* Exercise objective *
Transcribe the passage of the speech-timing abstract from "[3] Bachoud-Levi, A.-C., Dupoux, E., Cohen, L., &" to "Memory and Language.".

## start Text block

Telling
the future: How speakers time word preparation and articulation
Zenzi M. Griffin
Georgia Institute of Technology
Speakers must coordinate the processing of ideas, words, and movements
over time, but they have a great deal of flexibility in how. They can
start utterances with minimal preparation of their words or after preparing
and buffering all of their words in phonological or motor codes [1].
What information can speakers use to control the timing of speech and
preparation? Two experiments demonstrate that speakers can use a correlate
of word length to estimate the amount of time they have available for
word preparation during speech and minimize the amount of preparation
that precedes speech. They thereby minimize word buffering while maintaining
fluency.
In Experiment 1, 20 speakers were asked to name 32 object pairs without
pausing between names (e.g., "scarf pipe"). Articulating "scarf"
takes less than 600 ms, but preparing "pipe" can take ~900
ms [2]. Saying "scarf" as soon as it was ready would leave
a speaker with ~300 ms of silence before "pipe" was ready
to follow. "Scarf" must be buffered. When
monosyllabic and multisyllabic object names like "scarf" and
"skeleton" are matched on other dimensions, they take the
same amount of time to prepare in mixed length lists [3,4]. "Scarf
pipe" and "skeleton pipe" should take the same amount
of time to prepare. Speech onset latencies should only differ if speakers
consider the length of the first name in timing speech. They did. Speakers
began saying "skeleton" earlier than "scarf." Speakers
gazed at the long- and short-named objects equally before speaking,
but gazed at second objects more before saying short names. In contrast,
with long first words, they gazed at second objects more during speech.
Adding words that require little preparation should provide more time
to prepare second names while speaking. In Experiment 2, when speakers
said "next to" between names, latencies for long and short
names were equal. Speech began significantly earlier than when no words
intervened. When nothing intervened, these speakers replicated Experiment
1's results. Similar timing occurs in speakers' gazes while describing
scenes [5] and in sequences of arm movements [6]. These results suggest
that people are sensitive to the amount of time it takes to prepare
and perform an action. When speakers choose to, they can use this information
to minimize advance preparation and buffering of words while speaking
fluently. This has many implications for language production theories.
References
[1] Wheeldon, L., & Lahiri, A. (1997). Prosodic units in speech
production. Journal of Memory and Language, 37, 356-381.
[2] Snodgrass, J. G., & Yuditsky, T. (1996). Naming times for the
Snodgrass and Vanderwart pictures. Behavior Research Methods, Instruments,
& Computers, 28, 516-536.
[3] Bachoud-Levi, A.-C., Dupoux, E., Cohen, L., & Mehler, J. (1998).
Where is the length effect? A cross-linguistic study of speech production.
Journal of Memory and Language, 39, 331-346.
[4] Meyer, A. S., Roelofs, A., & Levelt, W. J. M. (in press). Word
length effects in object naming: The role of a response criterion. Journal
of Memory and Language.
[5] Griffin, Z. M., & Bock, K. (2000). What the eyes say about speaking.
Psychological Science, 11, 274-279.
[6] Ketelaars, M. A. C., Garry, M. I., & Frank, I. M. (1997). On-line
programming of simple movement sequences. Human Movement Science, 16,
461-483.

## end Text block
## start Raw records

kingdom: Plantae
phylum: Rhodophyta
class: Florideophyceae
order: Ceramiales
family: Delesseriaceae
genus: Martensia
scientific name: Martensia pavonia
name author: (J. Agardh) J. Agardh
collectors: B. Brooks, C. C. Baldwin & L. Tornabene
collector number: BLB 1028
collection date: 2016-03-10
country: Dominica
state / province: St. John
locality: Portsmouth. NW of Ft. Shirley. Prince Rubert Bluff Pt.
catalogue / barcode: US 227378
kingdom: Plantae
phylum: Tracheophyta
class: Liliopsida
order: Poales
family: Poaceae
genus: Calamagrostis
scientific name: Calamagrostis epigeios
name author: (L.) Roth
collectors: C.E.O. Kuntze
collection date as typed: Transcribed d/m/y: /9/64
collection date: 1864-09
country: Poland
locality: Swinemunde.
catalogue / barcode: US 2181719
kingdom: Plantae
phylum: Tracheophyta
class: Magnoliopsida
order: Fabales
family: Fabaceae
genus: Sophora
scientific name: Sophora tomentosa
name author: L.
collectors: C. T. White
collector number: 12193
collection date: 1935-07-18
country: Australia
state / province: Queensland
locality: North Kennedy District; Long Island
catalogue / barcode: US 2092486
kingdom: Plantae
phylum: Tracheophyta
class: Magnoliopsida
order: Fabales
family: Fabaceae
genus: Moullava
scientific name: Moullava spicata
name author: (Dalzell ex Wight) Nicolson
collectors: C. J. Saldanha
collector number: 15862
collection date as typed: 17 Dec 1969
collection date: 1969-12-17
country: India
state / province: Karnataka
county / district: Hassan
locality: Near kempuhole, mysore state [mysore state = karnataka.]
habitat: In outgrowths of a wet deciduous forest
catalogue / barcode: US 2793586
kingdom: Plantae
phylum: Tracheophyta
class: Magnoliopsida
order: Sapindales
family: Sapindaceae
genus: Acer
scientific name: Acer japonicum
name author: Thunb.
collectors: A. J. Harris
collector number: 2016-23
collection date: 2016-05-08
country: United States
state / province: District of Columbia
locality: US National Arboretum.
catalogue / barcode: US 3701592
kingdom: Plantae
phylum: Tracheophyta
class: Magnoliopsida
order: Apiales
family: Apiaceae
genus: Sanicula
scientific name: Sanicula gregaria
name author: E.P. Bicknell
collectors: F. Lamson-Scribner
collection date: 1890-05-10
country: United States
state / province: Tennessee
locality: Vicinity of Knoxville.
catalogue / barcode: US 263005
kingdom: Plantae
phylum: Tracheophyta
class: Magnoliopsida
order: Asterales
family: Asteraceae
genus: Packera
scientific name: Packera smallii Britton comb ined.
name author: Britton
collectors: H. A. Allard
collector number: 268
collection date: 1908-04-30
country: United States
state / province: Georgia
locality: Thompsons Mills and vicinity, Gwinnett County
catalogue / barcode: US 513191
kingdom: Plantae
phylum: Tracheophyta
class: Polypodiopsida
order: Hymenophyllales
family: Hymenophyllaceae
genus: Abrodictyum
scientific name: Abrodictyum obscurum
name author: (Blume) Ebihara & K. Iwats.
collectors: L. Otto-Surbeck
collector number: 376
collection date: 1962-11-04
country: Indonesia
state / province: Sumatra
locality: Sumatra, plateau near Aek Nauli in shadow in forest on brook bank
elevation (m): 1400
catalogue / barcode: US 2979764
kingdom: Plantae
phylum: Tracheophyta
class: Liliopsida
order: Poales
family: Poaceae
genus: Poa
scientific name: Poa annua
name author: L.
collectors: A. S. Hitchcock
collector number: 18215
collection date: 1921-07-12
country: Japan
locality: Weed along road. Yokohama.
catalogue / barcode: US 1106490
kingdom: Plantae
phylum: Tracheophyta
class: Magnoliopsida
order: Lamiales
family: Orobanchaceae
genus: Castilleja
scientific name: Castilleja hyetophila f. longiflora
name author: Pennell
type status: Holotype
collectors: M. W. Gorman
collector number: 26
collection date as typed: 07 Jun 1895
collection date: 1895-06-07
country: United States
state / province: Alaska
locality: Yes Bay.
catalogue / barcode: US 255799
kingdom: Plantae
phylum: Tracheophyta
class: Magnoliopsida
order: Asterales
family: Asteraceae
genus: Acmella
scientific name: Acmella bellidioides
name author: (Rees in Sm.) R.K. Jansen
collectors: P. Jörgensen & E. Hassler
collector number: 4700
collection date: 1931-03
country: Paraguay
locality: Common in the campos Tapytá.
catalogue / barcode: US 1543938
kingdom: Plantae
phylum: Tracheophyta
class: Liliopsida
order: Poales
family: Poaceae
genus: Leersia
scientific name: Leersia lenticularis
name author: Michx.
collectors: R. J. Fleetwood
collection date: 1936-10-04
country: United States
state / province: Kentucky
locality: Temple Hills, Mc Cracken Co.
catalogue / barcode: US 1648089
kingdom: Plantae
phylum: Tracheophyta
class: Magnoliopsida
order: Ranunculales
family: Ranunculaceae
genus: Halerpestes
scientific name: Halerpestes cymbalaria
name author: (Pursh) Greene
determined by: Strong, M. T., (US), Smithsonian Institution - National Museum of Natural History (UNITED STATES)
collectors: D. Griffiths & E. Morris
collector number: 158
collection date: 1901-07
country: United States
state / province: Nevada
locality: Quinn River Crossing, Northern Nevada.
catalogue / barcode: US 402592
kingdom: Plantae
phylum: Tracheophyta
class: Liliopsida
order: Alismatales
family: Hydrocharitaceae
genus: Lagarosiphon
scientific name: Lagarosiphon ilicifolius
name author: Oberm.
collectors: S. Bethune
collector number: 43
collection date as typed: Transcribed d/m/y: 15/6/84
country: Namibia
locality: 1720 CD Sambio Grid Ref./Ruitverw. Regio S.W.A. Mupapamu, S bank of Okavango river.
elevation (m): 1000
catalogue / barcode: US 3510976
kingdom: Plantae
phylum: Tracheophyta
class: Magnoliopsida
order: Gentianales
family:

## end Raw records

* Solution *
[3] Bachoud-Levi, A.-C., Dupoux, E., Cohen, L., & Mehler, J. (1998).
Where is the length effect? A cross-linguistic study of speech production.
Journal of Memory and Language, 39, 331-346.
[4] Meyer, A. S., Roelofs, A., & Levelt, W. J. M. (in press). Word
length effects in object naming: The role of a response criterion. Journal
of Memory and Language.